Exports of apparel and made-up textile articles (HS Chapters 61, 62, and 63) rose 5.43 percent year-on-year (YoY) to US$ 447.21 million in December, lifting full-year earnings for the segment to US$ 5.02 billion, up 5.42 percent from 2024, according to statistics compiled by the Joint Apparel Association Forum (JAAF). Including fabric exports valued at US526.33 million, total sector exports reached about US$ 5.5 billion for the year.
The apparel sector last crossed the US5 billion mark in 2022, closing the year with US5.59 billion in export revenue. The first time the milestone was reached was in 2018, when the industry recorded revenue of US$ 5.05 billion.
A breakdown of December shipments showed broad-based growth across Sri Lanka’s main markets.
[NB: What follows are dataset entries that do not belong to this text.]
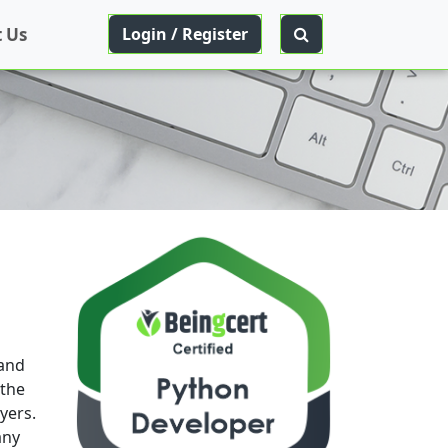
 Us
Login / Register
 and
 the
yers.
any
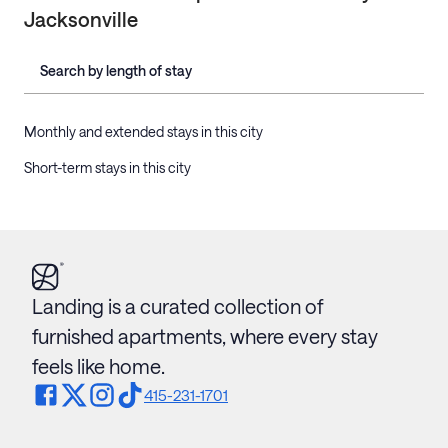
Jacksonville
Search by length of stay
Monthly and extended stays in this city
Short-term stays in this city
Landing is a curated collection of
furnished apartments, where every stay
feels like home.
415-231-1701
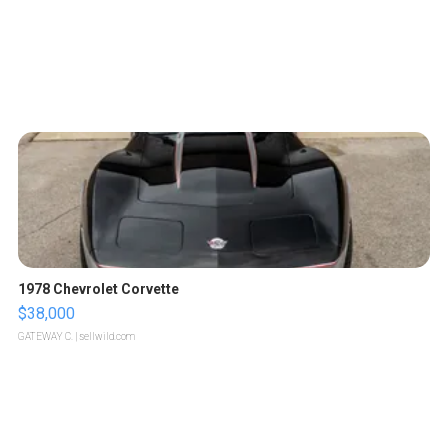
1978 Chevrolet Corvette
$38,000
GATEWAY C.
| sellwild.com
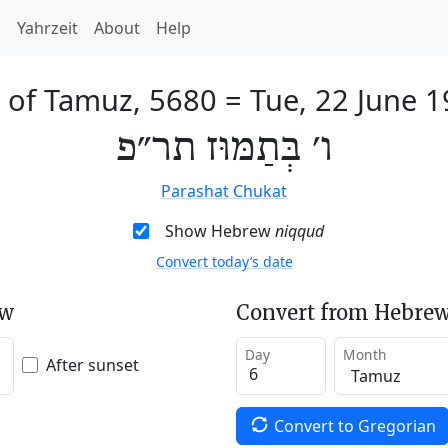
h
Yahrzeit
About
Help
 of Tamuz, 5680
=
Tue, 22 June 
ו׳ בְּתַמּוּז תר״פ
Parashat Chukat
Show Hebrew
niqqud
Convert today’s date
ew
Convert from Hebrew
Day
Month
After sunset
Convert to Gregorian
Exports to the United States rose 6.49 percent to US$ 178.29 million, while shipments to the European Union excluding the UK increased 6.76 percent to US$ 141.00 million. Exports to the UK recorded the strongest monthly growth, up 12.95 percent to US$ 55.12 million.
Meanwhile, exports to other markets fell 4.06 percent to US$ 72.80 million, tempering the overall performance. Taken together, the US and EU accounted for about 71 percent of December exports and delivered the bulk of the year-on-year increase.
For the full year, the EU excluding the UK emerged as the strongest growth driver, with exports rising 12.48 percent to US$ 1.58 billion, underscoring the bloc’s role in anchoring the industry’s recovery. Exports to the US grew a more modest 2.15 percent to US$ 1.95 billion, while shipments to the UK were largely flat, edging up 0.74 percent to US$ 679.66 million. Other markets recorded a 4.80 percent increase to US$ 815.78 million.
“Closing the year above US$ 5.0 billion reflects the industry’s consistency across core markets, with the EU delivering the strongest momentum over the year,” said JAAF.
It went on to note that the December pickup in the UK alongside continued growth in the US and EU was encouraging. However, it cautioned that the dip in other markets “is a reminder that diversifying demand and strengthening non-traditional markets must remain a priority.”
For 2026, JAAF noted that to sustain growth, the industry will stay focused on improving competitiveness, protecting delivery reliability, and expanding buyer confidence through consistent quality and responsible production. Strengthening access in new and emerging markets would be central to that effort, it stressed.